::: TASK MATERIAL

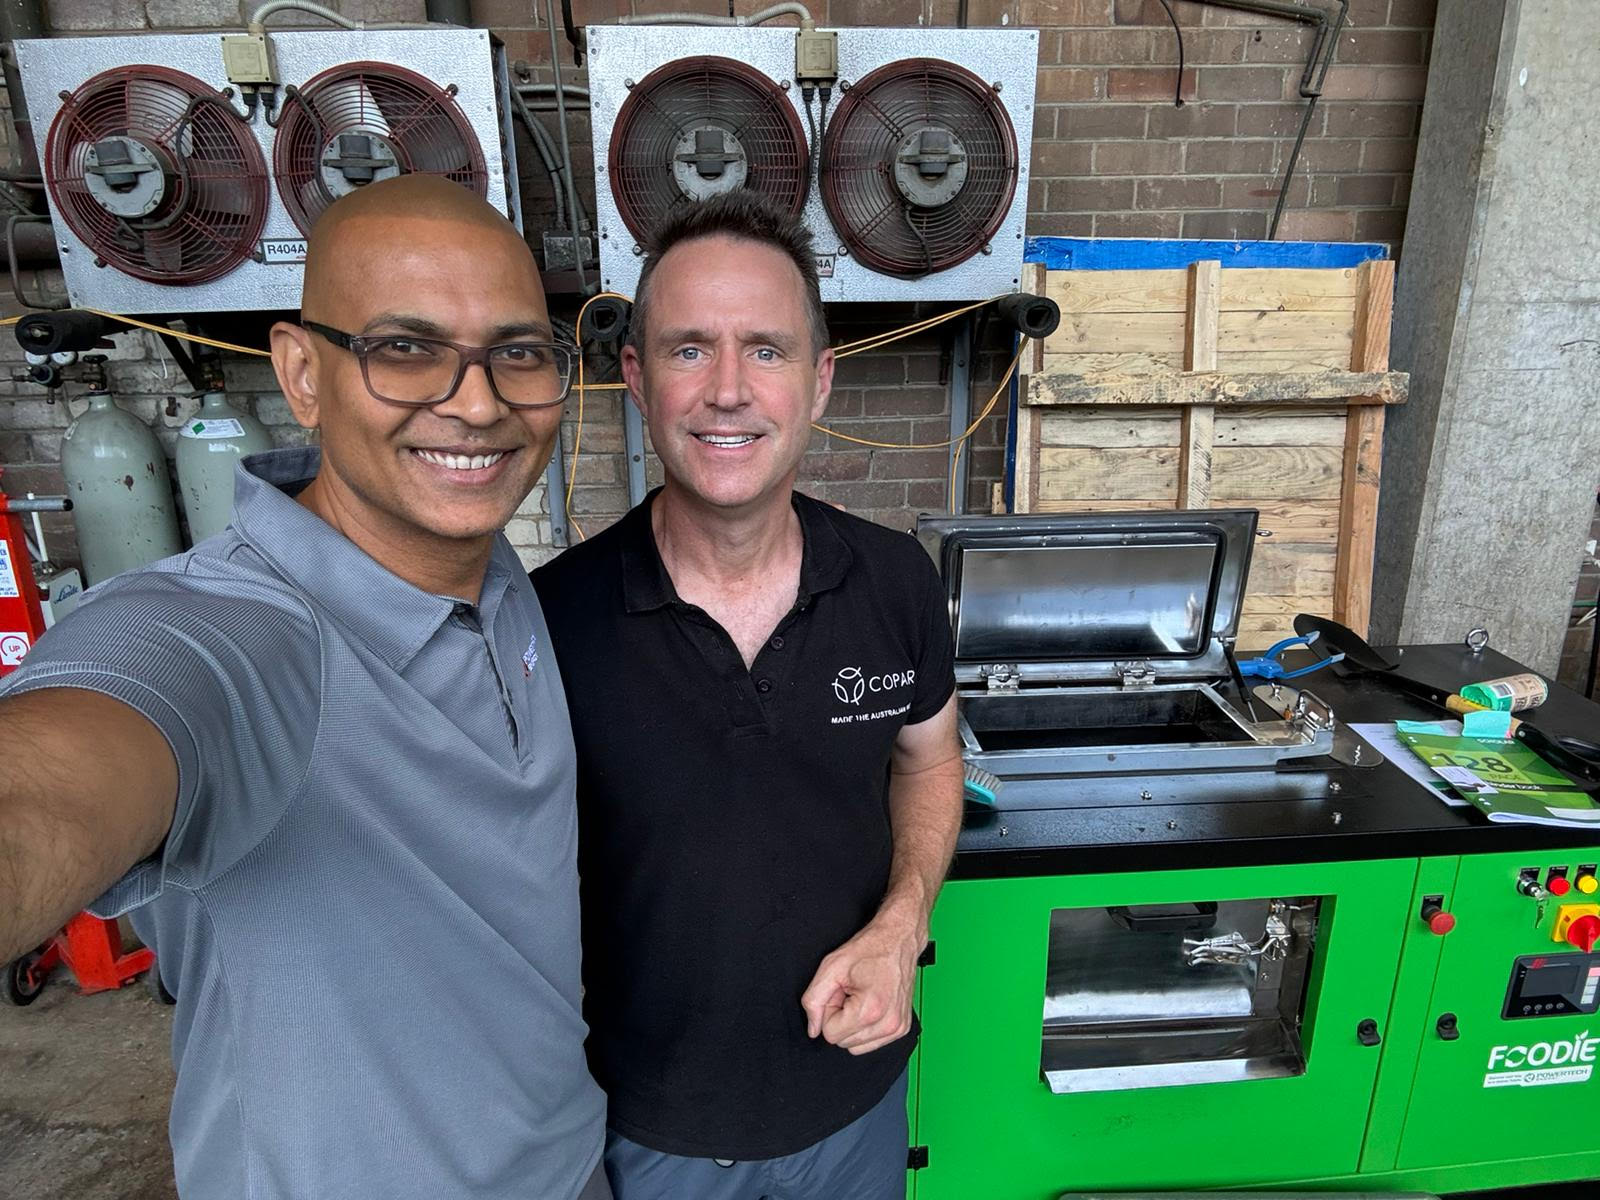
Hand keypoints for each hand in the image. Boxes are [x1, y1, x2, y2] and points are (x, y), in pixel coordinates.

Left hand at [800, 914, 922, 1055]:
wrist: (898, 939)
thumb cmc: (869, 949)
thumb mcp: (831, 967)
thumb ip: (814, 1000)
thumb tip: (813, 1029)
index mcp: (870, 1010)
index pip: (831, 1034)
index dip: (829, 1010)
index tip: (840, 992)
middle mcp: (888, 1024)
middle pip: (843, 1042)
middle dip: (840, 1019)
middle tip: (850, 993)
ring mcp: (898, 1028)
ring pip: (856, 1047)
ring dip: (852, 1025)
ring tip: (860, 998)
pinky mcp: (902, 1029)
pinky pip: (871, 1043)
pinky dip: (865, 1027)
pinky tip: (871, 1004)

::::::
::: TASK MATERIAL

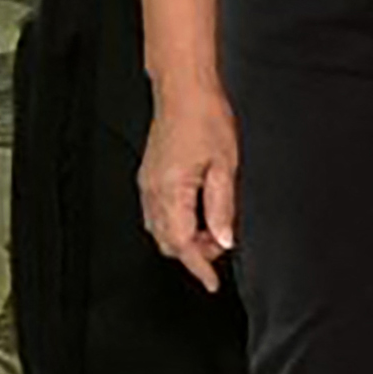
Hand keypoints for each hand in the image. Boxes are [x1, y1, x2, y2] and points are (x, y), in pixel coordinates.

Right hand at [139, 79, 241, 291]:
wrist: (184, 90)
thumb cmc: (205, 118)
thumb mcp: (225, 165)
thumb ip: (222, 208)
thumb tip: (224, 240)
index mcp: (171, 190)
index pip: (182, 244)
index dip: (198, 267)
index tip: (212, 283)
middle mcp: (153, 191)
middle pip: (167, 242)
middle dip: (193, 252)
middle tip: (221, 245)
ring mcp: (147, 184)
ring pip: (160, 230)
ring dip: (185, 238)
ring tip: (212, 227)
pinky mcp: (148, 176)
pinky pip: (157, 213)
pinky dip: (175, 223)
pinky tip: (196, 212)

::::::

WORK REQUEST =
Could you restate, word for word, the lines above from the one with "ring dip: (852, 1025)" to the one with "pinky tip: (871, 1004)", both included?

TASK OUTPUT =
ring dip: (852, 1025)
ring tip: (860, 998)
pinky mcp: (902, 1029)
pinky pip: (871, 1043)
pinky dip: (865, 1027)
pinky tip: (871, 1004)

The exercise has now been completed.